| Work required |
From the listing below, extract each line containing the string "down".

| Listed records |
______________________________

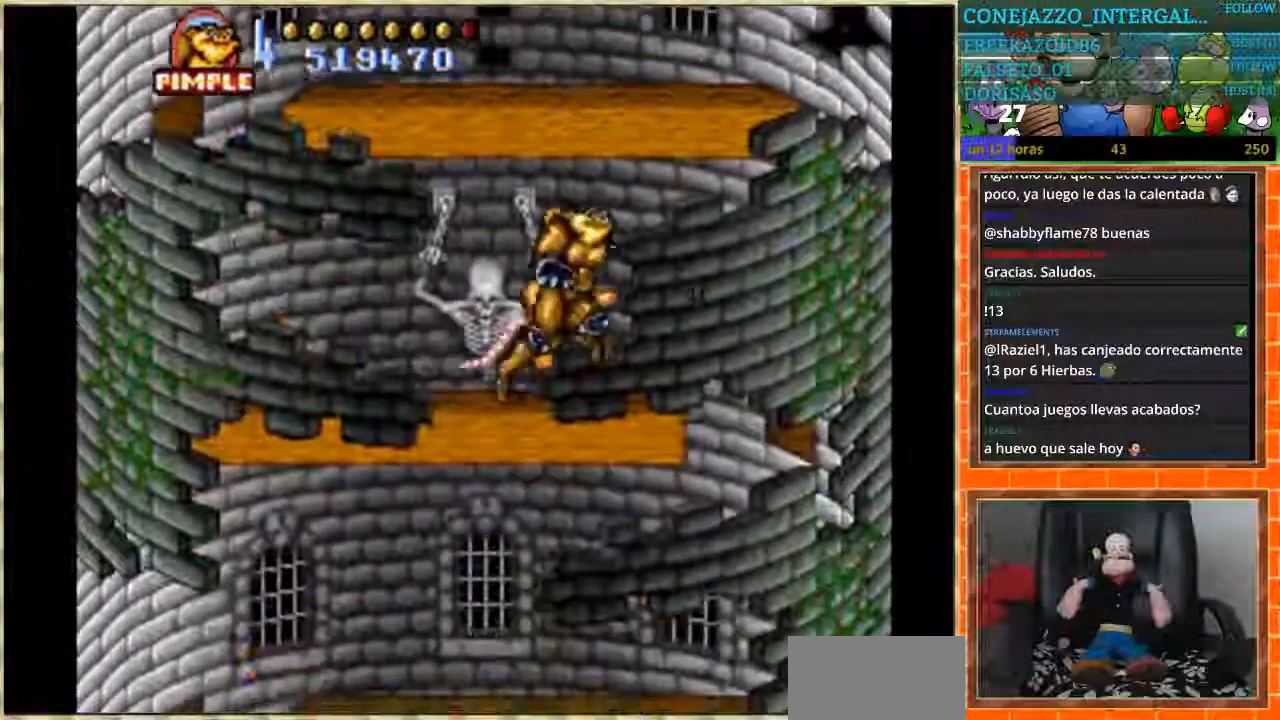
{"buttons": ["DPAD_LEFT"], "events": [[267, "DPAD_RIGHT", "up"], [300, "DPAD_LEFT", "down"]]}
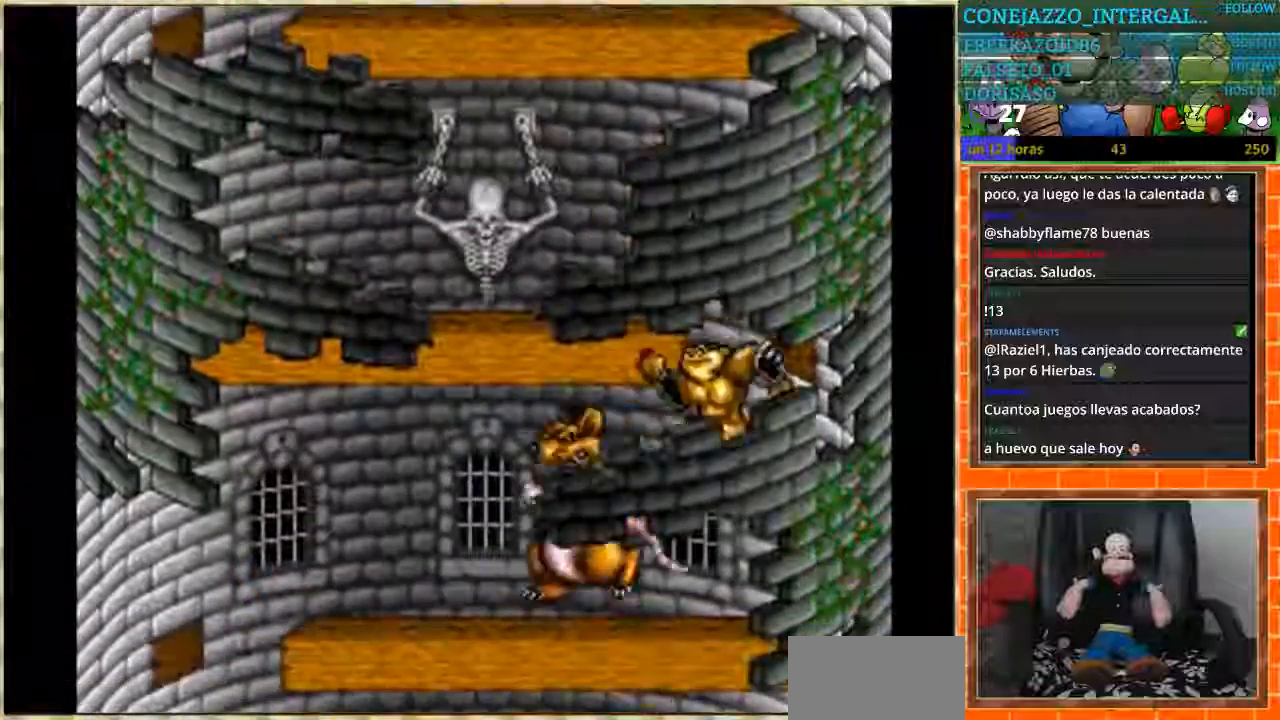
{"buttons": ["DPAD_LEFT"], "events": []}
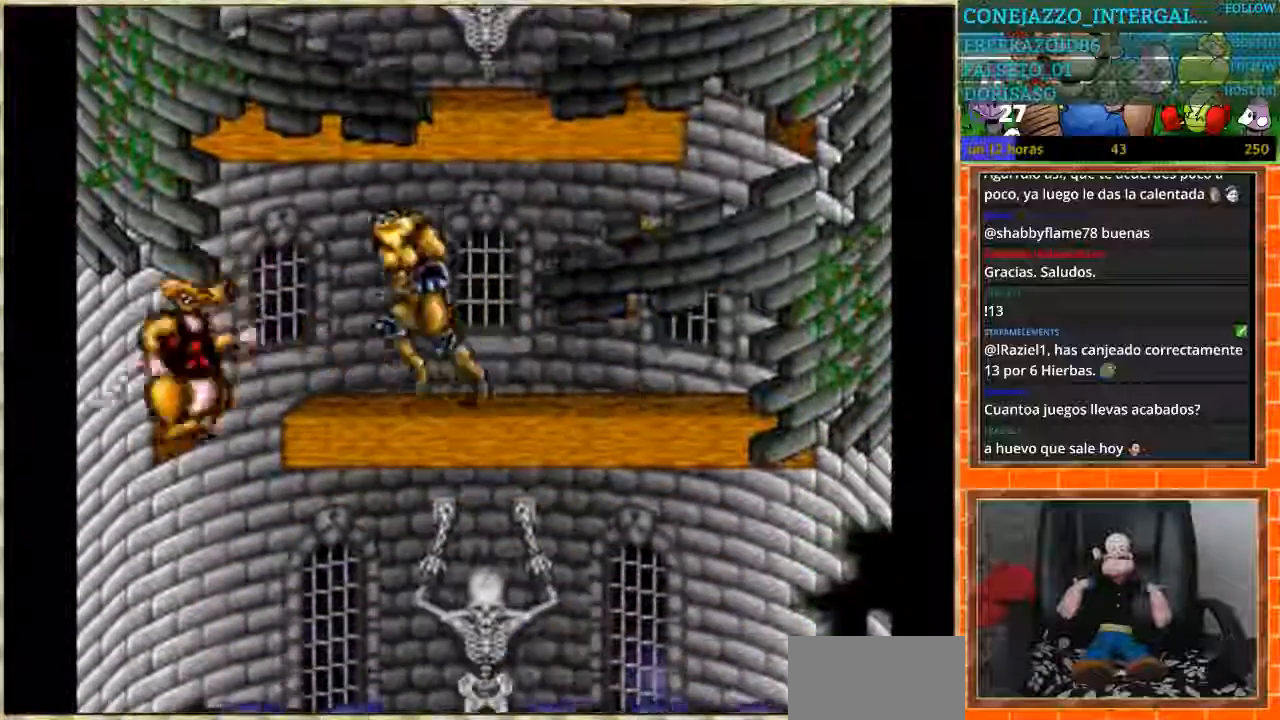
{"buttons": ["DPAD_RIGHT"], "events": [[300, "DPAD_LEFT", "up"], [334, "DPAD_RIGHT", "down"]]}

______________________________

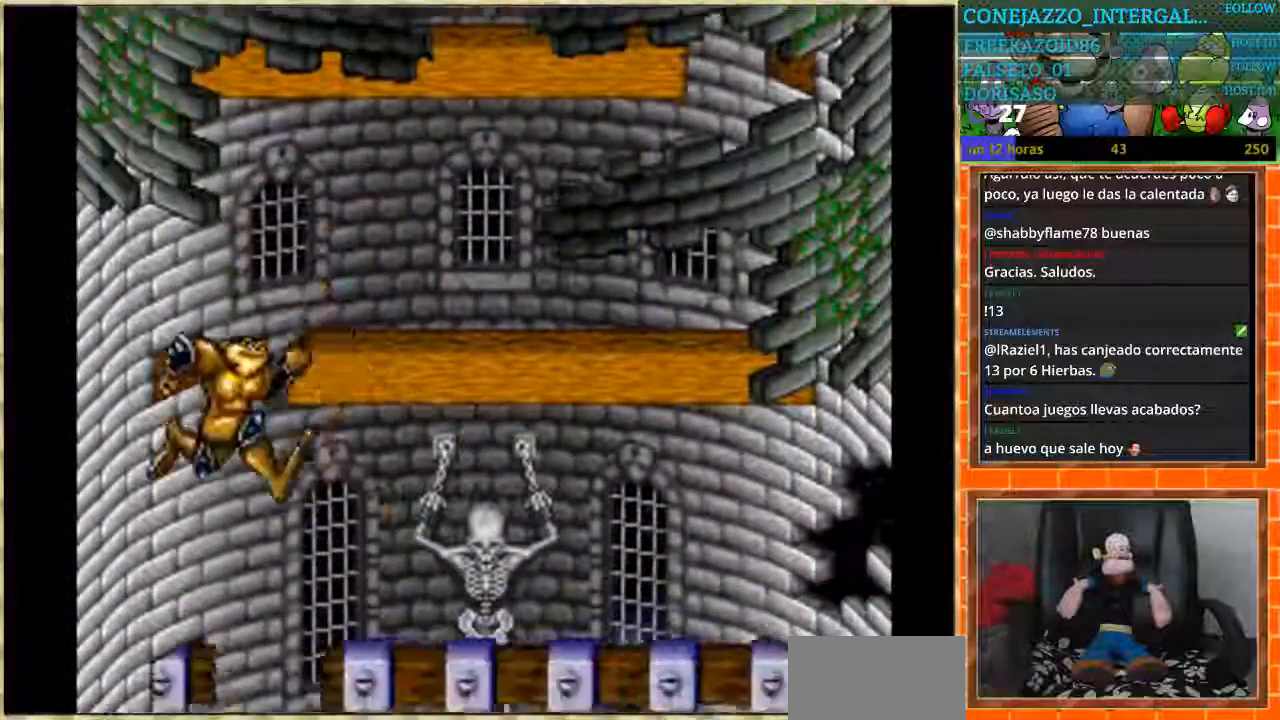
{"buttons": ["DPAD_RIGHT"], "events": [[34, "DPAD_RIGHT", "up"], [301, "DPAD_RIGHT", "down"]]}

______________________________

| Output below |
{"buttons": ["DPAD_LEFT"], "events": [[267, "DPAD_RIGHT", "up"], [300, "DPAD_LEFT", "down"]]}
{"buttons": ["DPAD_RIGHT"], "events": [[300, "DPAD_LEFT", "up"], [334, "DPAD_RIGHT", "down"]]}
{"buttons": ["DPAD_RIGHT"], "events": [[34, "DPAD_RIGHT", "up"], [301, "DPAD_RIGHT", "down"]]}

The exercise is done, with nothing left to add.